When it comes to software testing, shift left also applies. Testing small units of code in isolation provides confidence that they work internally and creates a set of pretested building blocks that go together quickly. A unit may be about 50 to 100 lines of code, so perhaps 20 to 30 units can be integrated together at a time and also tested in isolation. Once tested, these larger software components can then be integrated with other sets of components, and so on. This step-by-step approach to test and integration avoids the difficulties encountered by big-bang integration testing. To be most effective, however, step-by-step testing needs the stable requirements and design base created by better verification earlier in the life cycle.
A verification plan that adopts the shift left concept will result in more predictable time scales and create software with a lower level of defects as defects are avoided or detected earlier on in the life cycle, rather than having to be removed at a later stage.
The new DO-178C specification, approved by the FAA in the U.S. in July 2013, now includes guidance on formal methods.
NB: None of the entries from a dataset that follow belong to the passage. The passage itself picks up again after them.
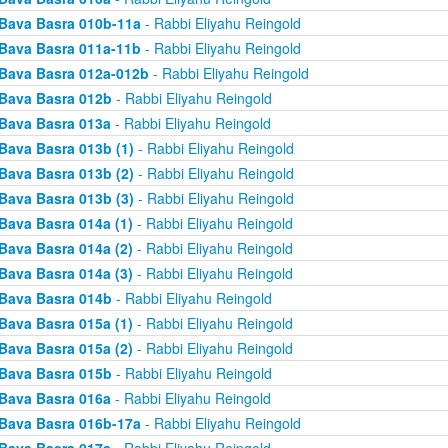
Bava Basra 010b-11a
- Rabbi Eliyahu Reingold
Bava Basra 011a-11b
- Rabbi Eliyahu Reingold
Bava Basra 012a-012b
- Rabbi Eliyahu Reingold
Bava Basra 012b
- Rabbi Eliyahu Reingold
Bava Basra 013a
- Rabbi Eliyahu Reingold
Bava Basra 013b (1)
- Rabbi Eliyahu Reingold
Bava Basra 013b (2)
- Rabbi Eliyahu Reingold
Bava Basra 013b (3)
- Rabbi Eliyahu Reingold
Bava Basra 014a (1)
- Rabbi Eliyahu Reingold
Bava Basra 014a (2)
- Rabbi Eliyahu Reingold
Bava Basra 014a (3)
- Rabbi Eliyahu Reingold
Bava Basra 014b
- Rabbi Eliyahu Reingold
Bava Basra 015a (1)
- Rabbi Eliyahu Reingold
Bava Basra 015a (2)
- Rabbi Eliyahu Reingold
Bava Basra 015b
- Rabbi Eliyahu Reingold
Bava Basra 016a
- Rabbi Eliyahu Reingold
Bava Basra 016b-17a
- Rabbi Eliyahu Reingold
It also clarifies the difference between High Level Requirements, Low Level Requirements, and Derived Requirements and gives a better definition of the exit/entry criteria between systems requirements and system design, allowing the use of high-level models. New tools for model-based engineering use high-level models to generate code and even RTL for silicon automatically.
Formal methods and model-based engineering are consistent with the shift left concept of earlier verification in the development life cycle but they bring different challenges for testing the implemented software.
Avoid defects in the first place
There are ways to implement a verification process that don’t add to the cost of development and still provide a higher quality result. Using a shift left process can significantly enhance the quality of the software for avionics systems. Using independent, experienced testers at the requirements and high-level design stages improves the quality of the requirements and design. This approach also enables the testers to start early with the production of system and integration tests. Developing small units of software that can be tested thoroughly in isolation, and integrating the software in a methodical, step-by-step way, simplifies the integration challenges for complex systems.
Using this process, verification becomes less about defect removal during testing and more about defect avoidance at all stages of the development life cycle. The compliance artefacts that are needed by an assurance process such as DO-178C are produced naturally without having to go back and develop them at the end of the project. The savings in integration time and the improvement in quality reduce costs and enhance reliability, which are key considerations for any software project but particularly for avionics.